He could have said, “We’re here to compete for a championship,” but every player on every team says that, even though many know their team has no hope in Hades.

He could have said, “Our plan is to reach the NLCS and lose to the Dodgers in six,” but no player on any team ever says that or anything like it.

On Valentine’s Day 2024, A.J. Minter said this: “It’s World Series or bust.”

If we’re to take Minter at his word, the Braves have two options – win it all or fold the franchise. We know this isn’t how it works. Some team wins the World Series every year. The 29 others do not go out of business, though the A’s might relocate. The 29 others recalibrate and reconfigure and try to do better, though realistically it’s not always possible to better what they’ve done. Such is life.

The speaker of those headline-friendly words was Minter, a fine reliever known to us media folks as a Good Talker. Brian Snitker spoke no such sentence, having been around long enough to know that a manager who predicts a World Series title is a manager who might be asked if such a failure constitutes managerial malpractice.

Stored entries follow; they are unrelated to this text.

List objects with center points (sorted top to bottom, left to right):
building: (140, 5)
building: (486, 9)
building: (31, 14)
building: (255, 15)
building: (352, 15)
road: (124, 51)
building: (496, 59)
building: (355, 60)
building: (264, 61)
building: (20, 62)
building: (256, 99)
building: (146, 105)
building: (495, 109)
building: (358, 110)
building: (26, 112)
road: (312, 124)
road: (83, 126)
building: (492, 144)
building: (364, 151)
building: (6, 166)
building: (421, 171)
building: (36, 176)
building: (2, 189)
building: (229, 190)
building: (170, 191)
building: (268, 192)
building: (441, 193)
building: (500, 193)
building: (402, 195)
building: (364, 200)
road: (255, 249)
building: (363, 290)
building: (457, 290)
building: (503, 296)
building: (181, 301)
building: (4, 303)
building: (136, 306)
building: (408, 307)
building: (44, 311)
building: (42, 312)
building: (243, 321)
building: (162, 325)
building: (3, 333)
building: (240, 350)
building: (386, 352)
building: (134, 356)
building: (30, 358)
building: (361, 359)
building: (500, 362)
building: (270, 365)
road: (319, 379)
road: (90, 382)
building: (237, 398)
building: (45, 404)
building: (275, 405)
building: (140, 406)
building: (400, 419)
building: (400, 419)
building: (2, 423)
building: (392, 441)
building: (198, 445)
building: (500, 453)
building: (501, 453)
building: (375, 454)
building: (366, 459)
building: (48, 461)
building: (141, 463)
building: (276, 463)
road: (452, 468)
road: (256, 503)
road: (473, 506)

The speaker of those words was not Alex Anthopoulos, who has overseen seven playoff teams over his past seven seasons as somebody’s general manager and who doesn’t go a day without reminding himself that his one World Series winner was the one with the worst record. (Also that he, having tested positive for COVID on the morning of Game 4, wasn’t in Houston for the crowning Game 6.)

The speaker of those words spoke what’s on everyone’s mind. For the Braves, who won the 2021 World Series and have gotten better since, no consolation prizes exist. But this isn’t the NFL, where the team with Patrick Mahomes wins nearly every year. Indeed, the team without the sport’s best pitcher took the 2023 title with Jacob deGrom recovering from Tommy John surgery.

FanGraphs assigns the Braves a 25.2 percent chance of winning the World Series. By baseball standards, that makes them a huge favorite. With MLB’s expanded postseason running to 12 qualifiers, no baseball team can be an overwhelming favorite. Having a one-in-four shot to win it all carries the three-in-four probability of not winning it all.

Every team reports to spring training with winning the World Series as its goal. For a few teams, it’s a reasonable expectation. But baseball, as we know, is a funny game. In spring 1991, the Braves were coming off a season that saw them win 67 games, the fewest among MLB clubs. They came within a run of being World Series champs. It took them three more October tries to claim the big prize, but they did it.

Many of these Braves carried around the Commissioner’s Trophy that Tuesday night in Houston. Several of these players are among baseball’s best at their positions. Anthopoulos didn’t sell Vaughn Grissom’s future in the attempt to come close again. Everyone associated with the organization will be disappointed if the World Series commences without them.

That said, being a professional sports team carries with it the being-professional part. A team can do almost everything right and have it wind up wrong. A fast player representing the championship-winning run can dally around second base. A fearsome closer can throw his third-best pitch and see it fly over the left-field fence. A broken-bat looper can tick off an All-Star first baseman’s mitt with his team four outs from clinching a series.

All the above happened to excellent Braves teams. Something like that could happen to this one. But let’s recall the doings of autumn ‘21: of Eddie Rosario resembling Roberto Clemente; of Jorge Soler becoming Mr. October/November; of Tyler Matzek holding the line night after excruciating night; of Charlie Morton finishing an inning on a broken leg. All that happened, too. We’ll carry those memories the rest of our lives.

I’d love to guarantee that these Braves will win the World Series, but nobody – not M. Bradley, not A.J. Minter, not Rob Manfred – can do that. I can almost guarantee that this team will play into October. Will I go so far as to predict another Braves-Astros Fall Classic? I will indeed, but I’m sometimes wrong.

All I know for certain is that, no matter what, the Braves will field a team in 2025. They’re not going away. They won’t go bust. They’ll try again, which is what they’ll do even if they win the 2024 World Series. The one great truth in all of sports: There’s always another season.